Reputation: 520
On the NLTK docs, this is how printing a tree (in this case, 'entities') is shown to be:
import nltk
sentence = """At eight o'clock on Thursday morning
Arthur didn't feel very good."""
tokens = nltk.word_tokenize(sentence)
tagged = nltk.pos_tag(tokens)
entities = nltk.chunk.ne_chunk(tagged)
entities
Tree('S', [('At', 'IN'), ('eight', 'CD'), ("o'clock", 'JJ'),
('on', 'IN'), ('Thursday', 'NNP'), ('morning', 'NN'),
Tree('PERSON', [('Arthur', 'NNP')]),
('did', 'VBD'), ("n't", 'RB'), ('feel', 'VB'),
('very', 'RB'), ('good', 'JJ'), ('.', '.')])
But when I try to do the exact same thing with the exact same code, this is what happens:
entities
(S
At/IN
eight/CD
o'clock/NN
on/IN
Thursday/NNP
morning/NN
(PERSON Arthur/NNP)
did/VBD
n't/RB
feel/VB
very/RB
good/JJ
./.)
In case you haven't caught on, I would like the output of my code (which is the exact same code) to be formatted like the output of the code from the docs.
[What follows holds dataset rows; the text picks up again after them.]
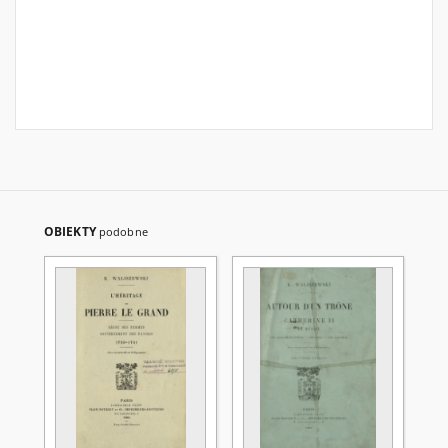
OBIEKTY
podobne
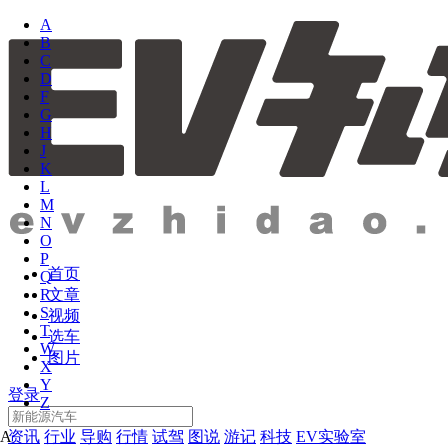
A
B
C
D
F
G
H
J
K
L
M
N
O
P
首页
Q
文章
R
S
视频
T
选车
W
图片
X
Y
登录
Z
资讯
行业
导购
行情
试驾
图说
游记
科技
EV实验室
A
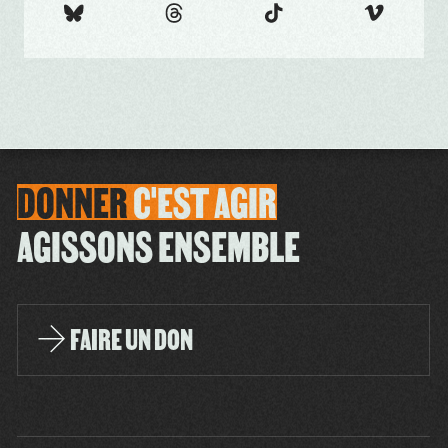
DONNER
C'EST
AGIR
AGISSONS ENSEMBLE
FAIRE UN DON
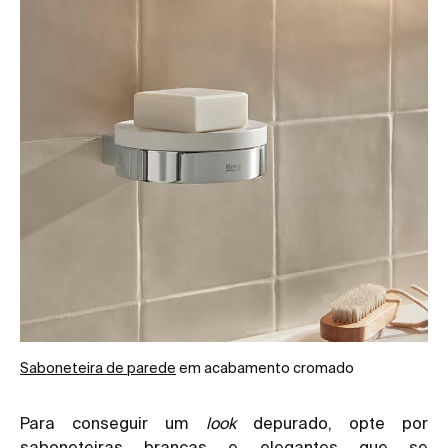
Saboneteira de parede
em acabamento cromado
Para conseguir um
look
depurado, opte por
saboneteiras brancas e elegantes que se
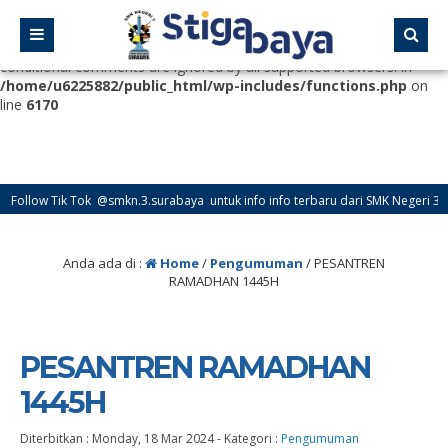
Deprecated
: Function WP_Dependencies->add_data() was called
with an argument that is
deprecated
since version 6.9.0! IE
conditional comments are ignored by all supported browsers. in
/home/u6225882/public_html/wp-includes/functions.php
on
line
6170
Tok @smkn.3.surabaya untuk info info terbaru dari SMK Negeri 3 Surabaya
Anda ada di :
Home
/
Pengumuman
/
PESANTREN
RAMADHAN 1445H
PESANTREN RAMADHAN
1445H
Diterbitkan :
Monday, 18 Mar 2024
-
Kategori :
Pengumuman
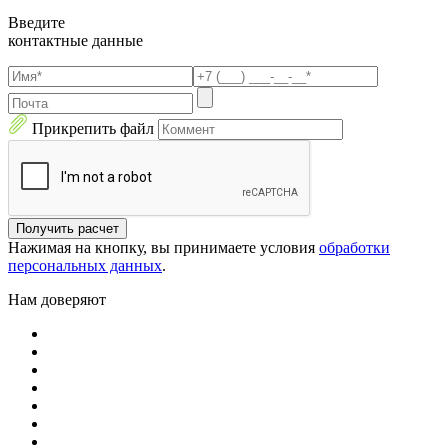
Введите
контактные данные
Прикрепить файл
Получить расчет
Нажимая на кнопку, вы принимаете условия
обработки
персональных данных
.
Нам доверяют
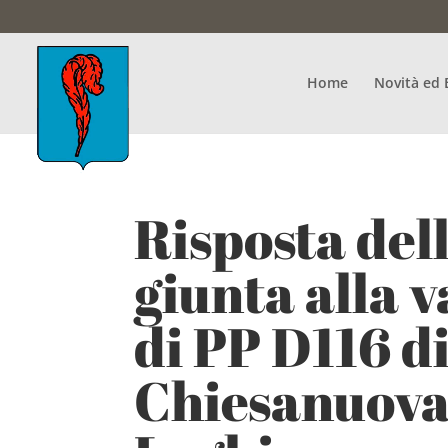
Home
Novità ed 
Risposta del
giunta alla 
di PP D116 d
Chiesanuova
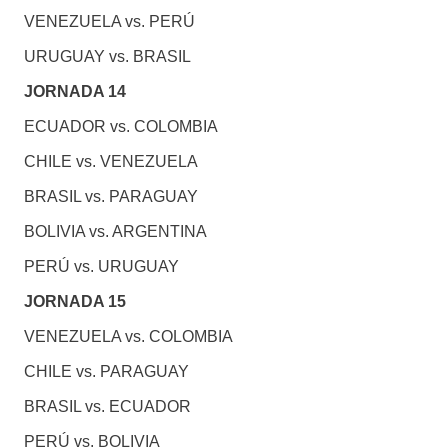
VENEZUELA vs. PERÚ
URUGUAY vs. BRASIL
JORNADA 14
ECUADOR vs. COLOMBIA
CHILE vs. VENEZUELA
BRASIL vs. PARAGUAY
BOLIVIA vs. ARGENTINA
PERÚ vs. URUGUAY
JORNADA 15
VENEZUELA vs. COLOMBIA
CHILE vs. PARAGUAY
BRASIL vs. ECUADOR
PERÚ vs. BOLIVIA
I have tried this on both python 2.7 and python 3.5, with the same results. Is there a fix? Perhaps I'm just missing some nltk add-on? If there is a fix, I'd prefer python 2.7.
Upvotes: 0
Views: 146
Reputation: 50190
Are you sure you just typed entities
to get the result you report? What you see in the nltk homepage is the unambiguous representation of the tree object (its “repr” form, in python terms). You get when you dump a variable by just typing its name at the prompt. If you print out the tree with print(entities)
(which is probably what you actually did), it provides the customized, more readable form without the Tree
types and tuple notation.
So there is no problem, and no fix is needed. These are two representations of the same object. If you have to use print
to see the variable's content (e.g., you are not at the interactive prompt) but you want to match the output you see in the example, you can use print(repr(entities))
.
Upvotes: 2